Ils échangent un regard hésitant.
« On a pas le droit d’en parler », dit Interne № 1.
Il porte encore les vestiges de son acné juvénile et fait dans les dix-sept ans. Hodges frissonne à l’idée de ce gamin assistant un chirurgien dans une opération plus compliquée qu’enlever une écharde d’un pouce.
« C’est en rapport avec un patient ? Hartsfield, peut-être ? Si je demande ça, c’est parce que j’étais inspecteur dans la police avant, et que je suis plus ou moins responsable de sa présence ici.
— Hodges, dit Interne № 2. C’est bien ça ?
— C’est bien ça.
— C’est vous qui l’avez arrêté, n’est-ce pas ? »
Hodges acquiesce, mais la vérité, c’est que s’il avait été aux commandes, Brady aurait fait un bien plus gros carton à l’Auditorium Mingo qu’il n’en avait fait au City Center. Non, c’était Holly et Jerome qui l’avaient stoppé avant qu’il puisse faire péter sa charge diabolique d’explosifs maison.
Les internes échangent encore un regard puis № 1 dit :
« Hartsfield a pas bougé, toujours aussi comateux. Non, c’est Miss Ratched. »
Interne № 2 lui balance un coup de coude.
« On dit pas du mal des morts, ducon.
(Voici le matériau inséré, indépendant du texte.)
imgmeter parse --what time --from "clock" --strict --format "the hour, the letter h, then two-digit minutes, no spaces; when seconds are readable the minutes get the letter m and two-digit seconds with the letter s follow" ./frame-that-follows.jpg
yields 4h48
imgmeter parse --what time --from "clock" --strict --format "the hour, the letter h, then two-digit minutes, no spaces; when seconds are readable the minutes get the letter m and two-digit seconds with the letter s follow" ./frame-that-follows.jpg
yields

Surtout quand tu sais pas si le type qu’écoute saura tenir sa langue ou pas. »
Aussitôt, passant l’ongle du pouce en travers de sa bouche, Hodges fait mine de sceller ses lèvres dangereuses.
Interne № 1 paraît troublé.
« Je veux dire l’infirmière-chef Scapelli. Elle s’est suicidée hier soir. »
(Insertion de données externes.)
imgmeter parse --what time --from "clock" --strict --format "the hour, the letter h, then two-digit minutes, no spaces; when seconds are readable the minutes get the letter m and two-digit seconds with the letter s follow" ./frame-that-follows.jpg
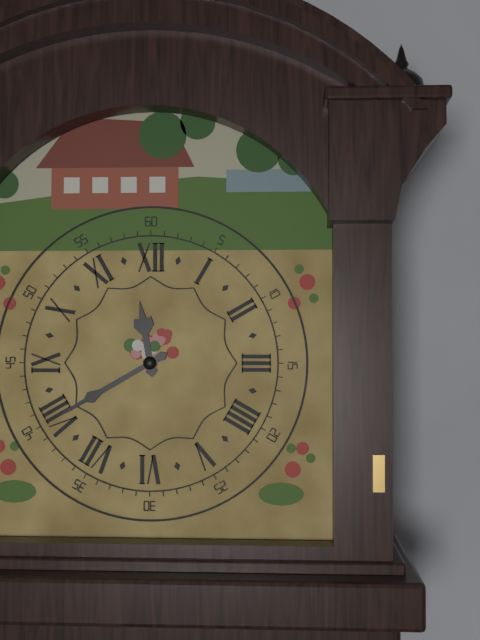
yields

Dans la tête de Hodges, toutes les lumières s’allument en même temps et, pour la première fois depuis hier, il a oublié qu’il va probablement bientôt mourir.
« Vous en êtes sûr ?
— Elle s’est tailladé les bras et les poignets, répond Interne № 2. Enfin, c’est ce que j’ai entendu, en tout cas.
— Est-ce qu’elle a laissé un mot ? »
Ils n’en ont aucune idée.
Hodges se dirige vers l’accueil. Babineau est toujours là, feuilletant des dossiers avec Wilmer (qui paraît perturbée par son apparente promotion sur le champ de bataille), mais il ne peut pas attendre. C’est l’œuvre de Hartsfield. Il ne sait pas comment c’est possible, mais ça pue Brady à plein nez. Cet enfoiré de prince du suicide.
Il est sur le point d’appeler l’infirmière Wilmer par son prénom lorsque son instinct le retient.